I can additionally say now, that it only happens when i'm on the console. It it's running with all consoles closed and only having the windows-machine interacting with it, backuping or emerging via cron, it always runs fine. I just installed 2.6.11-gentoo-r9, and got a similar oops only 30 minutes later, this time the kernel was not even tainted (with the fcpci module from fritzcapi). Is anyone working on this? If yes. Is there a way to help you out? I'm a programmer in java, can read c and c++ and write some other languages. I also understand the basics of assembler and i'm good at debugging as long as it's not debugging of assember-code. ;) I only have no idea of finding the place in the kernel-sources that the ksymoops-output seems to point to.. :( If it will speed up the task simply tell me what there is to do...
Have you tested your memory recently? It would also be useful if you could try and reproduce the problem on development-sources-2.6.12_rc5
See comment #5
sorry, the replies went to the wrong mail-adress so i did not know that you added the comments. yes. memtest86+ ran all night without an error. but: is it safe to use this development-sources-2.6.12_rc5? I don't want to have even more bugs. ;) but i could try it for one day or so... should i really do this?
Yes, it should be fine. By the way, -rc6 is out now.
Okay. the last gentoo-sources i can get trough emerge is 2.6.12-r1. I'm running it right now, with the latest fcpci (from fritzcapi) and using the latest splashutils. And yesterday i got some short oops-flood again. i think there were about 30 oopses, and then it worked again. With the old kernel sometimes the oopses continued to flood until the computer died. But i can't see if it got better... Metalog still dies on the oops-flood. But it can log the first ones... The problem is that it only logs the first line of the oops. Is there a way to let it log everything? And: Is there any way how i could get this thing reproducible? (Like finding out the oopsing routine and how to trigger it... ) Then i could find the source of the problem... I really want to track this ugly thing down... I never had that much problems with any linux/unix flavour or other os. (windows 98 does not count as such. ;) And i can't stand the fact that my win-xp-machine is more stable than a hardened gentoo machine.. :(
We can at least file a decent bugreport upstream if you can get a new oops logged. Yes, you can log the entire debug/error message output, but that depends on your system logger, and not the kernel. dmesg will always contain all messages, perhaps you could redirect that to a file if you still have a working console. I thought you already found how to reproduce it, by copying lots of files using samba. You should also try it without any non-standard modules such as fritzcapi.

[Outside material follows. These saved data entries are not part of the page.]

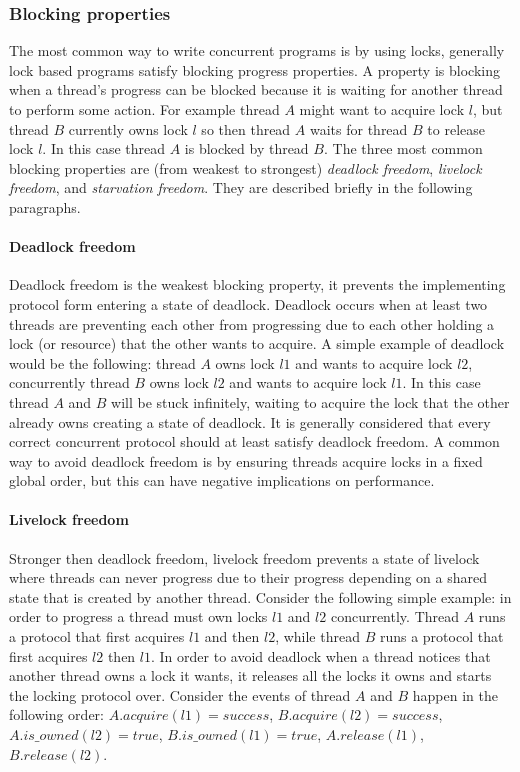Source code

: \subsubsection{Blocking properties}
The most common way to write concurrent programs is by using locks,
generally lock based programs satisfy blocking progress properties.
A property is blocking when a thread's progress can be blocked because it is waiting
for another thread to perform some action.
For example thread $A$ might want to acquire lock $l$, but thread $B$ currently owns lock $l$
so then thread $A$ waits for thread $B$ to release lock $l$.
In this case thread $A$ is blocked by thread $B$.
The three most common blocking properties are (from weakest to
strongest) \emph{deadlock freedom}, \emph{livelock freedom},
and \emph{starvation freedom}.
They are described briefly in the following paragraphs.

\paragraph{Deadlock freedom}
Deadlock freedom is the weakest blocking property, it prevents the implementing protocol
form entering a state of deadlock.
Deadlock occurs when at least two threads are preventing each other from progressing
due to each other holding a lock (or resource) that the other wants to acquire.
A simple example of deadlock would be the following:
thread $A$ owns lock $l1$ and wants to acquire lock $l2$, concurrently
thread $B$ owns lock $l2$ and wants to acquire lock $l1$.
In this case thread $A$ and $B$ will be stuck infinitely, waiting to acquire the lock that the other
already owns creating a state of deadlock.
It is generally considered that every correct concurrent protocol should at least satisfy deadlock
freedom.
A common way to avoid deadlock freedom is by ensuring threads acquire locks in a fixed global order,
but this can have negative implications on performance.

\paragraph{Livelock freedom}
Stronger then deadlock freedom, livelock freedom prevents a state of livelock where threads
can never progress due to their progress depending on a shared state that is created by another thread.
Consider the following simple example:
in order to progress a thread must own locks $l1$ and $l2$ concurrently.
Thread $A$ runs a protocol that first acquires $l1$ and then $l2$, while thread
$B$ runs a protocol that first acquires $l2$ then $l1$.
In order to avoid deadlock when a thread notices that another thread owns a lock it wants, it
releases all the locks it owns and starts the locking protocol over.
Consider the events of thread $A$ and $B$ happen in the following order:
$A.acquire(l1) = success$, $B.acquire(l2) = success$, $A.is\_owned(l2) = true$, $B.is\_owned(l1) = true$,
$A.release(l1)$, $B.release(l2)$.



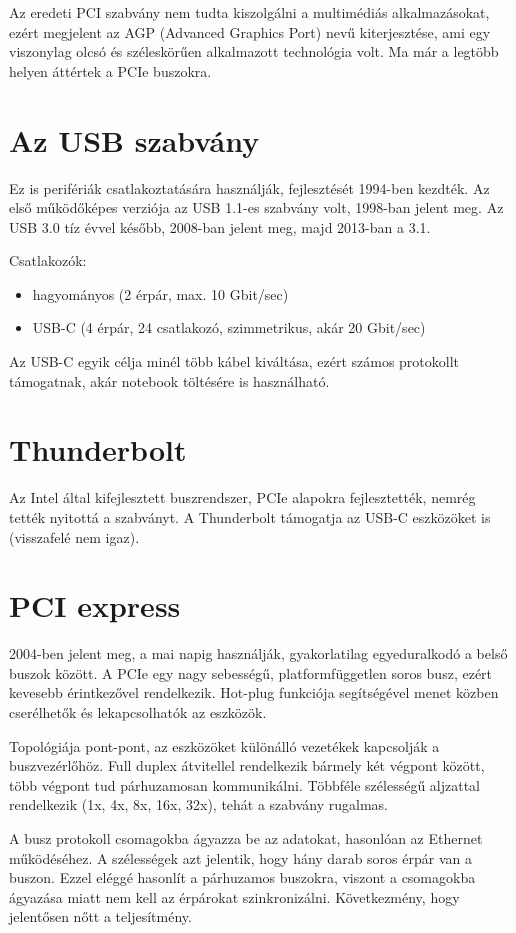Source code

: Az eredeti PCI szabvány nem tudta kiszolgálni a multimédiás alkalmazásokat, ezért megjelent az AGP (Advanced Graphics Port) nevű kiterjesztése, ami egy viszonylag olcsó és széleskörűen alkalmazott technológia volt.
Ma már a legtöbb helyen áttértek a PCIe buszokra.

\section{Az USB szabvány}
Ez is perifériák csatlakoztatására használják, fejlesztését 1994-ben kezdték.
Az első működőképes verziója az USB 1.1-es szabvány volt, 1998-ban jelent meg.
Az USB 3.0 tíz évvel később, 2008-ban jelent meg, majd 2013-ban a 3.1.

Csatlakozók:
\begin{itemize}
    \item hagyományos (2 érpár, max. 10 Gbit/sec)
    \item USB-C (4 érpár, 24 csatlakozó, szimmetrikus, akár 20 Gbit/sec)
\end{itemize}

Az USB-C egyik célja minél több kábel kiváltása, ezért számos protokollt támogatnak, akár notebook töltésére is használható.

\section{Thunderbolt}
Az Intel által kifejlesztett buszrendszer, PCIe alapokra fejlesztették, nemrég tették nyitottá a szabványt.
A Thunderbolt támogatja az USB-C eszközöket is (visszafelé nem igaz).

\section{PCI express}
2004-ben jelent meg, a mai napig használják, gyakorlatilag egyeduralkodó a belső buszok között.
A PCIe egy nagy sebességű, platformfüggetlen soros busz, ezért kevesebb érintkezővel rendelkezik.
Hot-plug funkciója segítségével menet közben cserélhetők és lekapcsolhatók az eszközök.

Topológiája pont-pont, az eszközöket különálló vezetékek kapcsolják a buszvezérlőhöz.
Full duplex átvitellel rendelkezik bármely két végpont között, több végpont tud párhuzamosan kommunikálni.
Többféle szélességű aljzattal rendelkezik (1x, 4x, 8x, 16x, 32x), tehát a szabvány rugalmas.

A busz protokoll csomagokba ágyazza be az adatokat, hasonlóan az Ethernet működéséhez.
A szélességek azt jelentik, hogy hány darab soros érpár van a buszon.
Ezzel eléggé hasonlít a párhuzamos buszokra, viszont a csomagokba ágyazása miatt nem kell az érpárokat szinkronizálni.
Következmény, hogy jelentősen nőtt a teljesítmény.

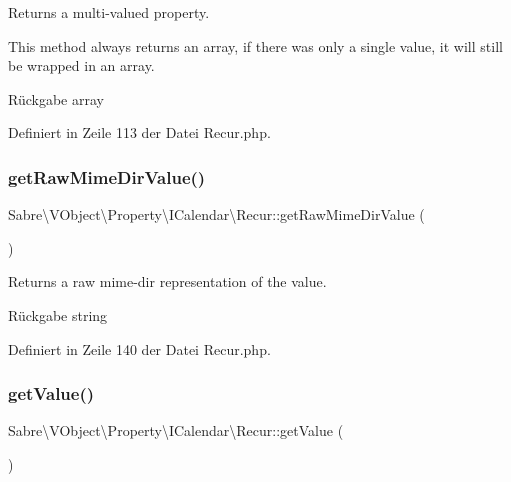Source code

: Returns a multi-\/valued property.

This method always returns an array, if there was only a single value, it will still be wrapped in an array.

\begin{DoxyReturn}{Rückgabe}
array 
\end{DoxyReturn}


Definiert in Zeile 113 der Datei Recur.\+php.

\mbox{\label{class_sabre_1_1_v_object_1_1_property_1_1_i_calendar_1_1_recur_ae33183f73b95322092e4684defb4a2bf}} 
\subsubsection{\texorpdfstring{get\+Raw\+Mime\+Dir\+Value()}{getRawMimeDirValue()}}
{\footnotesize\ttfamily Sabre\textbackslash{}\+V\+Object\textbackslash{}\+Property\textbackslash{}\+I\+Calendar\textbackslash{}\+Recur\+::get\+Raw\+Mime\+Dir\+Value (\begin{DoxyParamCaption}{ }\end{DoxyParamCaption})}

Returns a raw mime-\/dir representation of the value.

\begin{DoxyReturn}{Rückgabe}
string 
\end{DoxyReturn}


Definiert in Zeile 140 der Datei Recur.\+php.

\mbox{\label{class_sabre_1_1_v_object_1_1_property_1_1_i_calendar_1_1_recur_a4d3130e86da49d213e75ea33d1571005}} 
\subsubsection{\texorpdfstring{get\+Value()}{getValue()}}
{\footnotesize\ttfamily Sabre\textbackslash{}\+V\+Object\textbackslash{}\+Property\textbackslash{}\+I\+Calendar\textbackslash{}\+Recur\+::get\+Value (\begin{DoxyParamCaption}{ }\end{DoxyParamCaption})}

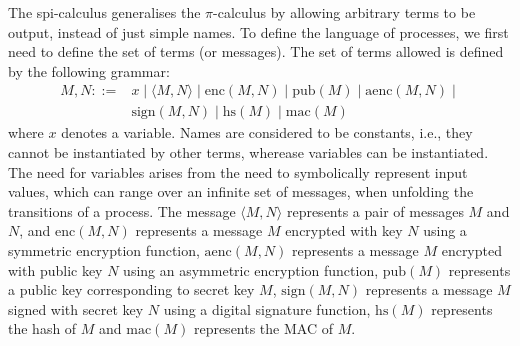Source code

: \documentclass{article}
\begin{document}
The spi-calculus generalises the $\pi$-calculus by allowing arbitrary terms to be output,
instead of just simple names. To define the language of processes, we first need to define
the set of terms (or messages). The set of terms allowed is defined by the following grammar:
$$
\begin{array}{ll}
M, N  ::= & x \mid \langle M, N \rangle \mid \mathrm{enc}(M, N) \mid \mathrm{pub}(M) \mid \mathrm{aenc}(M, N) \mid \\
	  & \mathrm {sign}(M, N) \mid \mathrm{hs}(M) \mid \mathrm{mac}(M)
\end{array}
$$
where $x$ denotes a variable. Names are considered to be constants,
i.e., they cannot be instantiated by other terms, wherease variables can be instantiated.
The need for variables arises from the need to symbolically represent input values, which
can range over an infinite set of messages, when 
unfolding the transitions of a process. The message $\langle M, N \rangle$ represents
a pair of messages $M$ and $N$, and $\mathrm{enc}(M,N)$ represents a message $M$ encrypted
with key $N$ using a symmetric encryption function, $\mathrm{aenc}(M, N)$ represents a message $M$ encrypted with public key $N$
using an asymmetric encryption function, $\mathrm{pub}(M)$ represents a public key corresponding
to secret key $M$, $\mathrm{sign}(M, N)$ represents a message $M$ signed with secret key $N$ using
a digital signature function, $\mathrm{hs}(M)$ represents the hash of $M$ and $\mathrm{mac}(M)$ represents the
MAC of $M$.
\end{document}
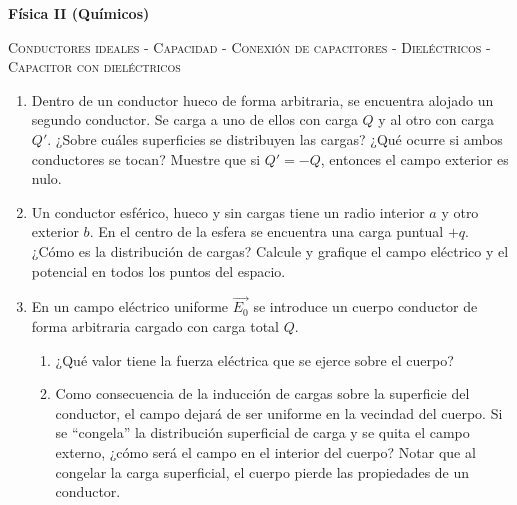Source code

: \documentclass[11pt,spanish,a4paper]{article}
\begin{document}
\noindent
\textbf{Física II (Químicos)}\hfill {}
\begin{center}
  \textsc{\large Conductores ideales - Capacidad - Conexión de capacitores - Dieléctricos - Capacitor con dieléctricos}  
\par\end{center}{\large \par}


\begin{enumerate}

\section*{Conductores ideales - Capacidad}

  \item Dentro de un conductor hueco de forma arbitraria, se encuentra alojado un segundo conductor.
Se carga a uno de ellos con carga \(Q\) y al otro con carga \(Q'\).
¿Sobre cuáles superficies se distribuyen las cargas?
¿Qué ocurre si ambos conductores se tocan?
Muestre que si \(Q'= -Q\), entonces el campo exterior es nulo.
 
 
  \item Un conductor esférico, hueco y sin cargas tiene un radio interior \(a\) y otro exterior \(b\).
En el centro de la esfera se encuentra una carga puntual \(+q\).
¿Cómo es la distribución de cargas?
Calcule y grafique el campo eléctrico y el potencial en todos los puntos del espacio.


  \item En un campo eléctrico uniforme \(\vec{E_0}\) se introduce un cuerpo conductor de forma arbitraria cargado con carga total \(Q\).
\begin{enumerate}
  \item ¿Qué valor tiene la fuerza eléctrica que se ejerce sobre el cuerpo?
  \item Como consecuencia de la inducción de cargas sobre la superficie del conductor, el campo dejará de ser uniforme en la vecindad del cuerpo.
Si se ``congela'' la distribución superficial de carga y se quita el campo externo, ¿cómo será el campo en el interior del cuerpo?
Notar que al congelar la carga superficial, el cuerpo pierde las propiedades de un conductor.
\end{enumerate}



\end{enumerate}
\end{document}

(In reply to comment #10) > We can at least file a decent bugreport upstream if you can get a new oops logged. Hmm... i got some but could not log them. :( > Yes, you can log the entire debug/error message output, but that depends on your system logger, and not the kernel. And this is the best thing ont it: IT's metalog, wich stops working on the first oops, flooding the console, and making it impossible to type anything. (well i'm able to do it blindly now, so for the next oops... ;) > desg will always contain all messages, perhaps you could redirect that to a file if you still have a working console. Good idea. :) I'll try that. Let's put the bug to NEEDINFO until i got that next bug. The oopses got more seldom since 2.6.12-r1, so it could take weeks to get one while i'm on the console. > I thought you already found how to reproduce it, by copying lots of files sing > samba. I can't reproduce them anymore. Somehow .12-r1 is harder to get to an oops... (Btw : I noticed that samba takes about 80-90% of my 80mhz-cpu when syncing a profile with the client. Maybe it's a problem with metalog and a buffer overflow. I have now disabled output buffering for that reason in metalog, so i can test if that's the problem.) > You should also try it without any non-standard modules such as fritzcapi. I did that already and got oopses on the same day. So a re-enabled fritzcapi. ;) The problem is that i need firtzcapi for my answering machine for my business, so i can't leave it disabled for days... I'll check back when i got that next oops. If not leave it to NEEDINFO for some weeks... If i did not came back until then you can trash this bug if you want. ;)
Ok, marking NEEDINFO. Thanks.